Purchasers did not breach the purchase agreement because the debtors could not prove that the gaming commission would have granted the purchasers' license, a condition precedent. As part of a 363 purchase agreement, the purchasers would acquire stock in one of the debtors' casino on the condition that the purchasers could acquire gaming and liquor licences from the state gaming commission. After the purchasers submitted a licensing application, the commission expressed several concerns and indicated that the purchasers were not fit for licensing. When the purchasers withdrew the application, the debtors sued for breach of the purchase agreement. The bankruptcy court granted summary judgment in favor of the purchasers, reasoning that the purchasers' licensing was a condition precedent to their obligation to buy the debtors' assets. Even though the purchasers withdrew the licensing application, the debtors could not prove that the gaming commission was likely to grant the purchasers's licensing applications. Furthermore, even if the granting of licenses was not a condition precedent, the court held, the lack of licensing would have excused performance under the purchase agreement, because the purchasers' purpose for acquiring the debtors' assets under the agreement would have been frustrated. The court further granted summary judgment in favor of the purchasers for the return of the deposit under the purchase agreement. The court granted summary judgment in favor of the debtors, however, for tort damages based on the purchasers' attempts to detour the debtors from bringing this breach action.

* Integrated Water Res., Inc. v. Shaw Envtl., Inc. (In re IT Group, Inc.), 377 B.R. 471 (Bankr. D. Del. Oct. 2007) (Walrath, J.)

Purchasers of the debtor's assets did not acquire the debtor's contractual rights with a third party and so could not sue the third party for breach of that contract. During the section 363 sale process, the third-party general contractor objected to the assignment of its contract with the debtor, and the bankruptcy court ultimately entered a sale order which explicitly excluded the general contractor's rights under that contract from the sale. A plan was later confirmed, and the court approved a settlement agreement between the liquidating trust and the general contractor. Subsequently, the asset purchaser commenced an action in state court to recover from the general contractor for its breach of the contract. The general contractor filed a declaratory judgment action in the bankruptcy court, seeking to enjoin the asset purchaser from pursuing its state court action. The bankruptcy court entered the declaratory judgment in favor of the general contractor, holding that the sale order and the terms of the asset purchase agreement excluded the assignment of the contract from the sale.

* Liani v. Baker (In re Baker), 374 B.R. 498 (Bankr. E.D.N.Y. Aug. 2007) (Milton, J.)
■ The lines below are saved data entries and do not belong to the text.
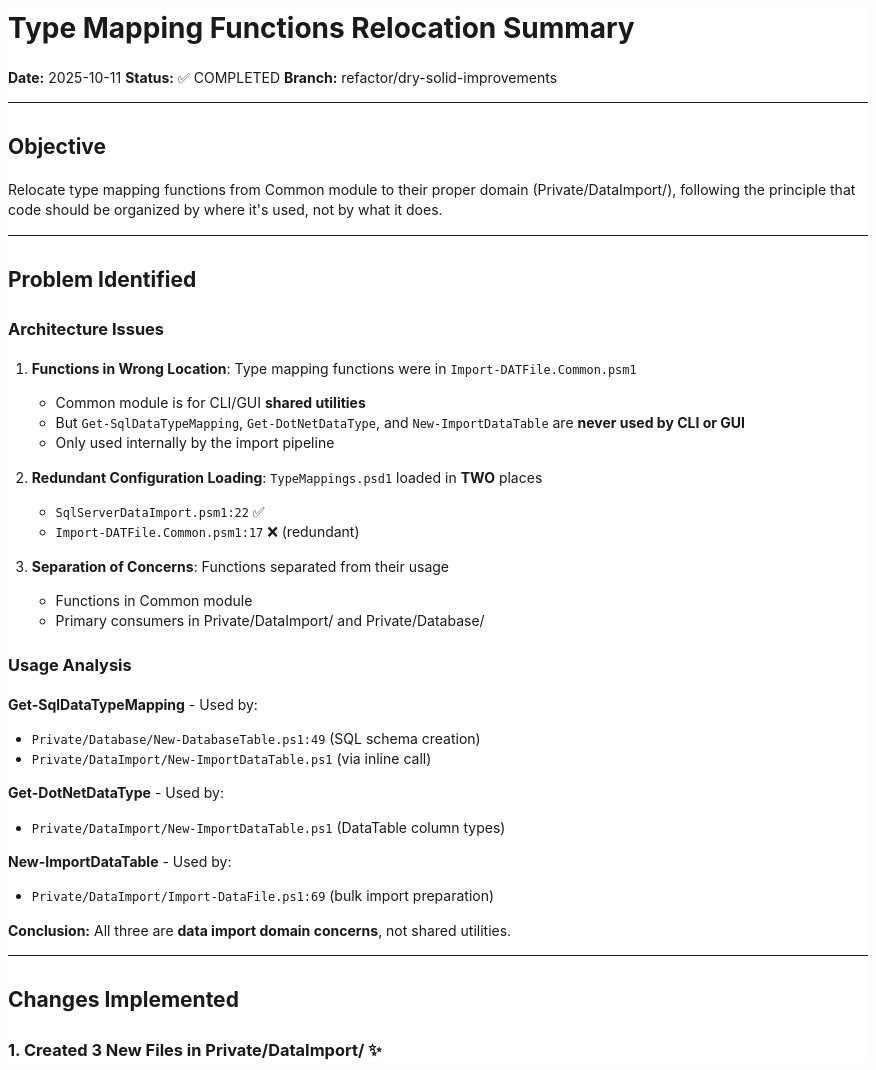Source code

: # Type Mapping Functions Relocation Summary

**Date:** 2025-10-11
**Status:** ✅ COMPLETED
**Branch:** refactor/dry-solid-improvements

---

## Objective

Relocate type mapping functions from Common module to their proper domain (Private/DataImport/), following the principle that code should be organized by where it's used, not by what it does.

---

## Problem Identified

### Architecture Issues

1. **Functions in Wrong Location**: Type mapping functions were in `Import-DATFile.Common.psm1`
   - Common module is for CLI/GUI **shared utilities**
   - But `Get-SqlDataTypeMapping`, `Get-DotNetDataType`, and `New-ImportDataTable` are **never used by CLI or GUI**
   - Only used internally by the import pipeline

2. **Redundant Configuration Loading**: `TypeMappings.psd1` loaded in **TWO** places
   - `SqlServerDataImport.psm1:22` ✅
   - `Import-DATFile.Common.psm1:17` ❌ (redundant)

3. **Separation of Concerns**: Functions separated from their usage
   - Functions in Common module
   - Primary consumers in Private/DataImport/ and Private/Database/

### Usage Analysis

**Get-SqlDataTypeMapping** - Used by:
- `Private/Database/New-DatabaseTable.ps1:49` (SQL schema creation)
- `Private/DataImport/New-ImportDataTable.ps1` (via inline call)

**Get-DotNetDataType** - Used by:
- `Private/DataImport/New-ImportDataTable.ps1` (DataTable column types)

**New-ImportDataTable** - Used by:
- `Private/DataImport/Import-DataFile.ps1:69` (bulk import preparation)

**Conclusion:** All three are **data import domain concerns**, not shared utilities.

---

## Changes Implemented

### 1. Created 3 New Files in Private/DataImport/ ✨
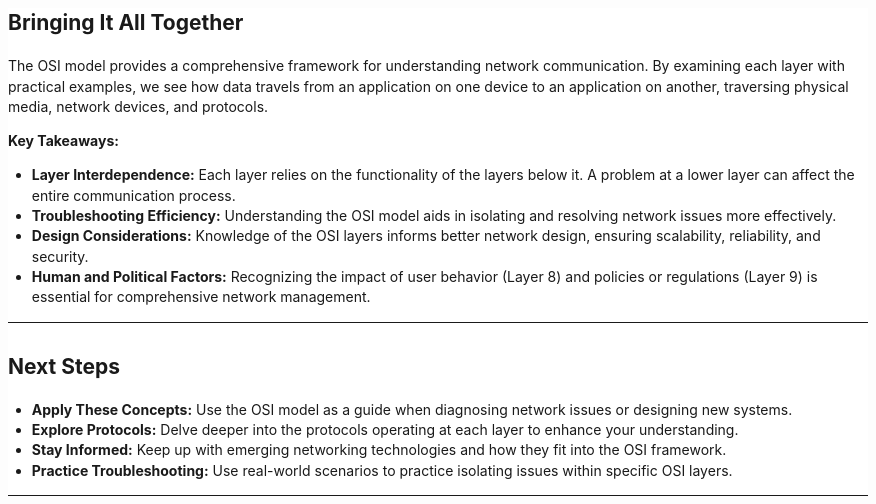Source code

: ## **Bringing It All Together**

The OSI model provides a comprehensive framework for understanding network communication. By examining each layer with practical examples, we see how data travels from an application on one device to an application on another, traversing physical media, network devices, and protocols.

**Key Takeaways:**

- **Layer Interdependence:** Each layer relies on the functionality of the layers below it. A problem at a lower layer can affect the entire communication process.
- **Troubleshooting Efficiency:** Understanding the OSI model aids in isolating and resolving network issues more effectively.
- **Design Considerations:** Knowledge of the OSI layers informs better network design, ensuring scalability, reliability, and security.
- **Human and Political Factors:** Recognizing the impact of user behavior (Layer 8) and policies or regulations (Layer 9) is essential for comprehensive network management.

---

## **Next Steps**

- **Apply These Concepts:** Use the OSI model as a guide when diagnosing network issues or designing new systems.
- **Explore Protocols:** Delve deeper into the protocols operating at each layer to enhance your understanding.
- **Stay Informed:** Keep up with emerging networking technologies and how they fit into the OSI framework.
- **Practice Troubleshooting:** Use real-world scenarios to practice isolating issues within specific OSI layers.

---
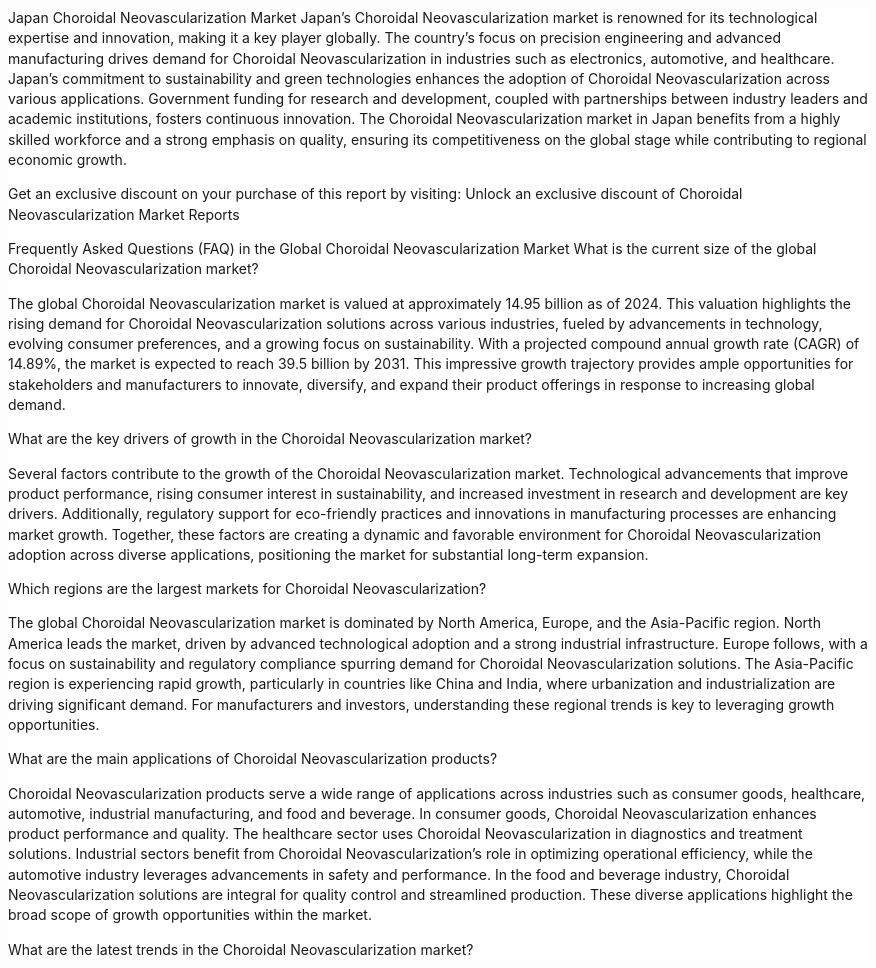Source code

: Japan Choroidal Neovascularization Market
Japan’s Choroidal Neovascularization market is renowned for its technological expertise and innovation, making it a key player globally. The country’s focus on precision engineering and advanced manufacturing drives demand for Choroidal Neovascularization in industries such as electronics, automotive, and healthcare. Japan’s commitment to sustainability and green technologies enhances the adoption of Choroidal Neovascularization across various applications. Government funding for research and development, coupled with partnerships between industry leaders and academic institutions, fosters continuous innovation. The Choroidal Neovascularization market in Japan benefits from a highly skilled workforce and a strong emphasis on quality, ensuring its competitiveness on the global stage while contributing to regional economic growth.

Get an exclusive discount on your purchase of this report by visiting: Unlock an exclusive discount of Choroidal Neovascularization Market Reports 

Frequently Asked Questions (FAQ) in the Global Choroidal Neovascularization Market
What is the current size of the global Choroidal Neovascularization market?

The global Choroidal Neovascularization market is valued at approximately 14.95 billion as of 2024. This valuation highlights the rising demand for Choroidal Neovascularization solutions across various industries, fueled by advancements in technology, evolving consumer preferences, and a growing focus on sustainability. With a projected compound annual growth rate (CAGR) of 14.89%, the market is expected to reach 39.5 billion by 2031. This impressive growth trajectory provides ample opportunities for stakeholders and manufacturers to innovate, diversify, and expand their product offerings in response to increasing global demand.

What are the key drivers of growth in the Choroidal Neovascularization market?

Several factors contribute to the growth of the Choroidal Neovascularization market. Technological advancements that improve product performance, rising consumer interest in sustainability, and increased investment in research and development are key drivers. Additionally, regulatory support for eco-friendly practices and innovations in manufacturing processes are enhancing market growth. Together, these factors are creating a dynamic and favorable environment for Choroidal Neovascularization adoption across diverse applications, positioning the market for substantial long-term expansion.

Which regions are the largest markets for Choroidal Neovascularization?

The global Choroidal Neovascularization market is dominated by North America, Europe, and the Asia-Pacific region. North America leads the market, driven by advanced technological adoption and a strong industrial infrastructure. Europe follows, with a focus on sustainability and regulatory compliance spurring demand for Choroidal Neovascularization solutions. The Asia-Pacific region is experiencing rapid growth, particularly in countries like China and India, where urbanization and industrialization are driving significant demand. For manufacturers and investors, understanding these regional trends is key to leveraging growth opportunities.

What are the main applications of Choroidal Neovascularization products?

Choroidal Neovascularization products serve a wide range of applications across industries such as consumer goods, healthcare, automotive, industrial manufacturing, and food and beverage. In consumer goods, Choroidal Neovascularization enhances product performance and quality. The healthcare sector uses Choroidal Neovascularization in diagnostics and treatment solutions. Industrial sectors benefit from Choroidal Neovascularization’s role in optimizing operational efficiency, while the automotive industry leverages advancements in safety and performance. In the food and beverage industry, Choroidal Neovascularization solutions are integral for quality control and streamlined production. These diverse applications highlight the broad scope of growth opportunities within the market.

What are the latest trends in the Choroidal Neovascularization market?
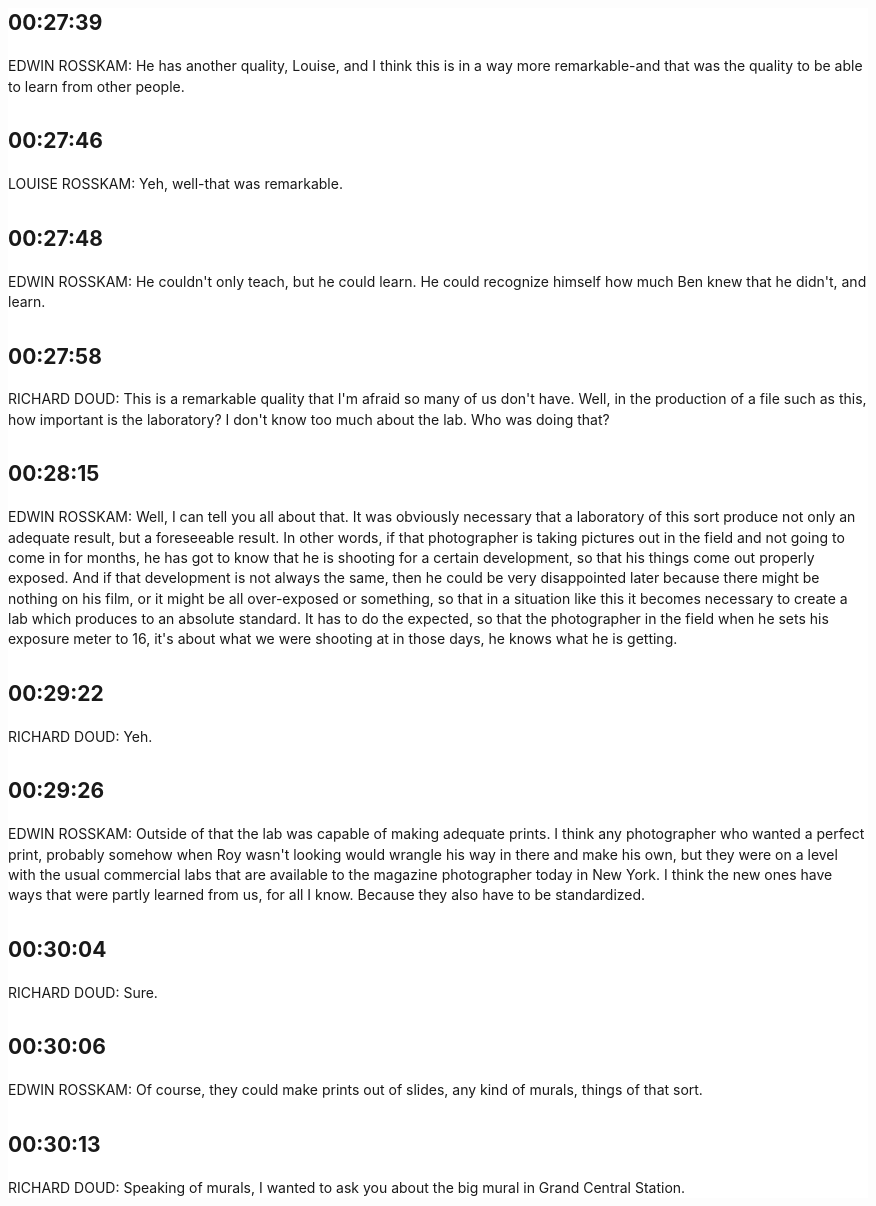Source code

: ## 00:27:39
EDWIN ROSSKAM: He has another quality, Louise, and I think this is in a way more remarkable-and that was the quality to be able to learn from other people.

## 00:27:46
LOUISE ROSSKAM: Yeh, well-that was remarkable.

## 00:27:48
EDWIN ROSSKAM: He couldn't only teach, but he could learn. He could recognize himself how much Ben knew that he didn't, and learn.

## 00:27:58
RICHARD DOUD: This is a remarkable quality that I'm afraid so many of us don't have. Well, in the production of a file such as this, how important is the laboratory? I don't know too much about the lab. Who was doing that?

## 00:28:15
EDWIN ROSSKAM: Well, I can tell you all about that. It was obviously necessary that a laboratory of this sort produce not only an adequate result, but a foreseeable result. In other words, if that photographer is taking pictures out in the field and not going to come in for months, he has got to know that he is shooting for a certain development, so that his things come out properly exposed. And if that development is not always the same, then he could be very disappointed later because there might be nothing on his film, or it might be all over-exposed or something, so that in a situation like this it becomes necessary to create a lab which produces to an absolute standard. It has to do the expected, so that the photographer in the field when he sets his exposure meter to 16, it's about what we were shooting at in those days, he knows what he is getting.

## 00:29:22
RICHARD DOUD: Yeh.

## 00:29:26
EDWIN ROSSKAM: Outside of that the lab was capable of making adequate prints. I think any photographer who wanted a perfect print, probably somehow when Roy wasn't looking would wrangle his way in there and make his own, but they were on a level with the usual commercial labs that are available to the magazine photographer today in New York. I think the new ones have ways that were partly learned from us, for all I know. Because they also have to be standardized.

## 00:30:04
RICHARD DOUD: Sure.

## 00:30:06
EDWIN ROSSKAM: Of course, they could make prints out of slides, any kind of murals, things of that sort.

## 00:30:13
RICHARD DOUD: Speaking of murals, I wanted to ask you about the big mural in Grand Central Station.
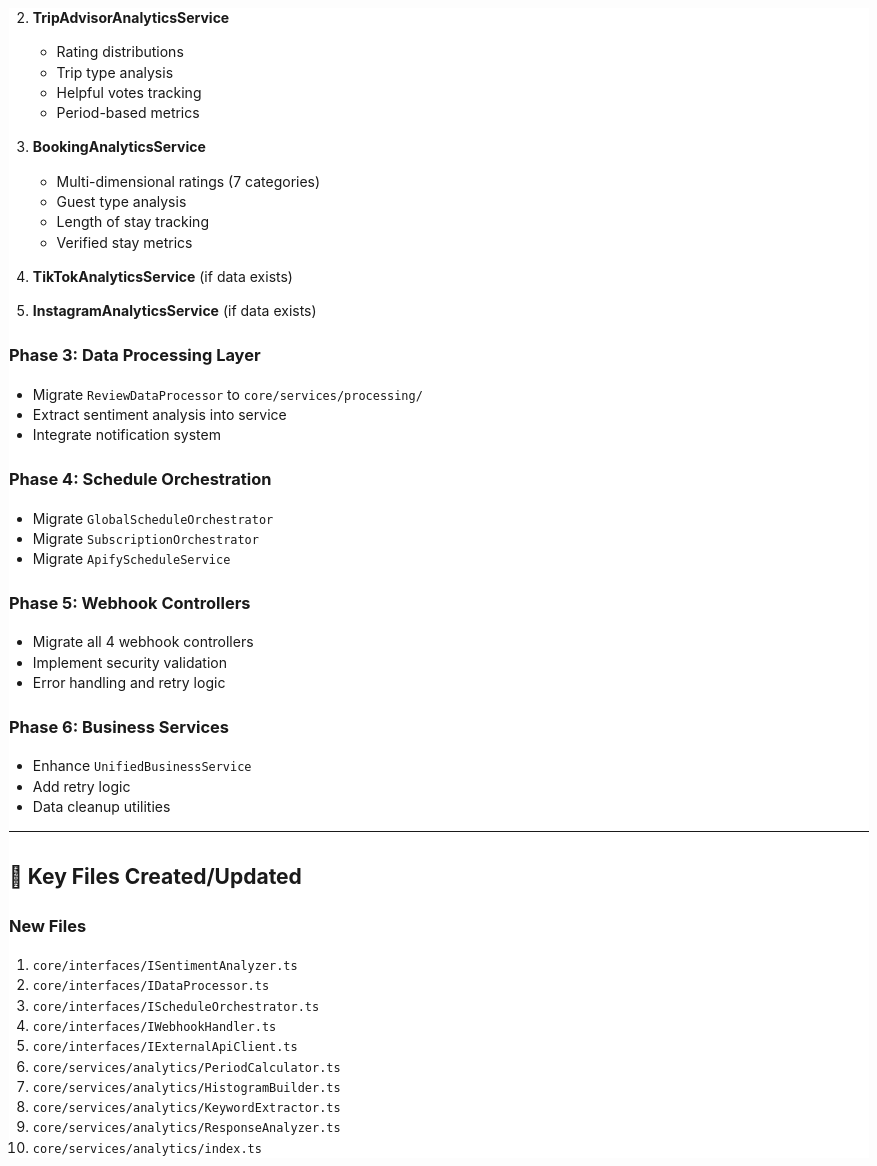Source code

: 2. **TripAdvisorAnalyticsService**
   - Rating distributions
   - Trip type analysis
   - Helpful votes tracking
   - Period-based metrics

3. **BookingAnalyticsService**
   - Multi-dimensional ratings (7 categories)
   - Guest type analysis
   - Length of stay tracking
   - Verified stay metrics

4. **TikTokAnalyticsService** (if data exists)
5. **InstagramAnalyticsService** (if data exists)

### Phase 3: Data Processing Layer
- Migrate `ReviewDataProcessor` to `core/services/processing/`
- Extract sentiment analysis into service
- Integrate notification system

### Phase 4: Schedule Orchestration
- Migrate `GlobalScheduleOrchestrator`
- Migrate `SubscriptionOrchestrator`
- Migrate `ApifyScheduleService`

### Phase 5: Webhook Controllers
- Migrate all 4 webhook controllers
- Implement security validation
- Error handling and retry logic

### Phase 6: Business Services
- Enhance `UnifiedBusinessService`
- Add retry logic
- Data cleanup utilities

---

## 📝 Key Files Created/Updated

### New Files
1. `core/interfaces/ISentimentAnalyzer.ts`
2. `core/interfaces/IDataProcessor.ts`
3. `core/interfaces/IScheduleOrchestrator.ts`
4. `core/interfaces/IWebhookHandler.ts`
5. `core/interfaces/IExternalApiClient.ts`
6. `core/services/analytics/PeriodCalculator.ts`
7. `core/services/analytics/HistogramBuilder.ts`
8. `core/services/analytics/KeywordExtractor.ts`
9. `core/services/analytics/ResponseAnalyzer.ts`
10. `core/services/analytics/index.ts`
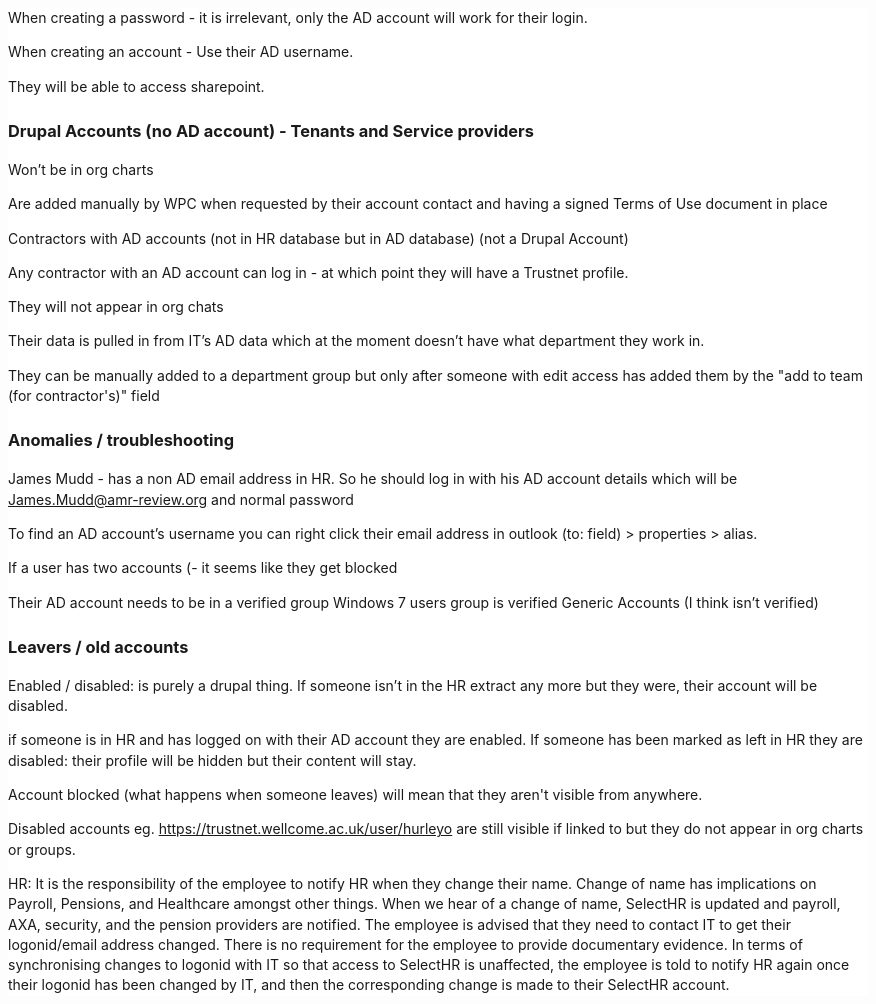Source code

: When creating a password - it is irrelevant, only the AD account will work for their login.

When creating an account - Use their AD username.

They will be able to access sharepoint.

### Drupal Accounts (no AD account) - Tenants and Service providers

Won’t be in org charts

Are added manually by WPC when requested by their account contact and having a signed Terms of Use document in place

Contractors with AD accounts (not in HR database but in AD database) (not a Drupal Account)

Any contractor with an AD account can log in - at which point they will have a Trustnet profile.

They will not appear in org chats

Their data is pulled in from IT’s AD data which at the moment doesn’t have what department they work in.

They can be manually added to a department group but only after someone with edit access has added them by the "add to team (for contractor's)" field

### Anomalies / troubleshooting

James Mudd - has a non AD email address in HR. So he should log in with his AD account details which will be James.Mudd@amr-review.org and normal password

To find an AD account’s username you can right click their email address in outlook (to: field) > properties > alias.

If a user has two accounts (- it seems like they get blocked

Their AD account needs to be in a verified group Windows 7 users group is verified Generic Accounts (I think isn’t verified)

### Leavers / old accounts

Enabled / disabled: is purely a drupal thing. If someone isn’t in the HR extract any more but they were, their account will be disabled.

if someone is in HR and has logged on with their AD account they are enabled. If someone has been marked as left in HR they are disabled: their profile will be hidden but their content will stay.

Account blocked (what happens when someone leaves) will mean that they aren't visible from anywhere.

Disabled accounts eg. https://trustnet.wellcome.ac.uk/user/hurleyo are still visible if linked to but they do not appear in org charts or groups.

HR: It is the responsibility of the employee to notify HR when they change their name. Change of name has implications on Payroll, Pensions, and Healthcare amongst other things. When we hear of a change of name, SelectHR is updated and payroll, AXA, security, and the pension providers are notified. The employee is advised that they need to contact IT to get their logonid/email address changed. There is no requirement for the employee to provide documentary evidence. In terms of synchronising changes to logonid with IT so that access to SelectHR is unaffected, the employee is told to notify HR again once their logonid has been changed by IT, and then the corresponding change is made to their SelectHR account.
Non-debtor parties lacked standing to request approval of a settlement under Bankruptcy Rule 9019. The successful bidder of a section 363 sale commenced an action against the chapter 11 debtor and the escrow agent. After mediation, the bidder and escrow agent asked the court to approve a settlement with which the debtor did not agree. Relying upon In re Smart World Technologies, 423 F.3d 166 (2d Cir. 2005), the court held that only the trustee or debtorin-possession had standing to request court approval under Rule 9019.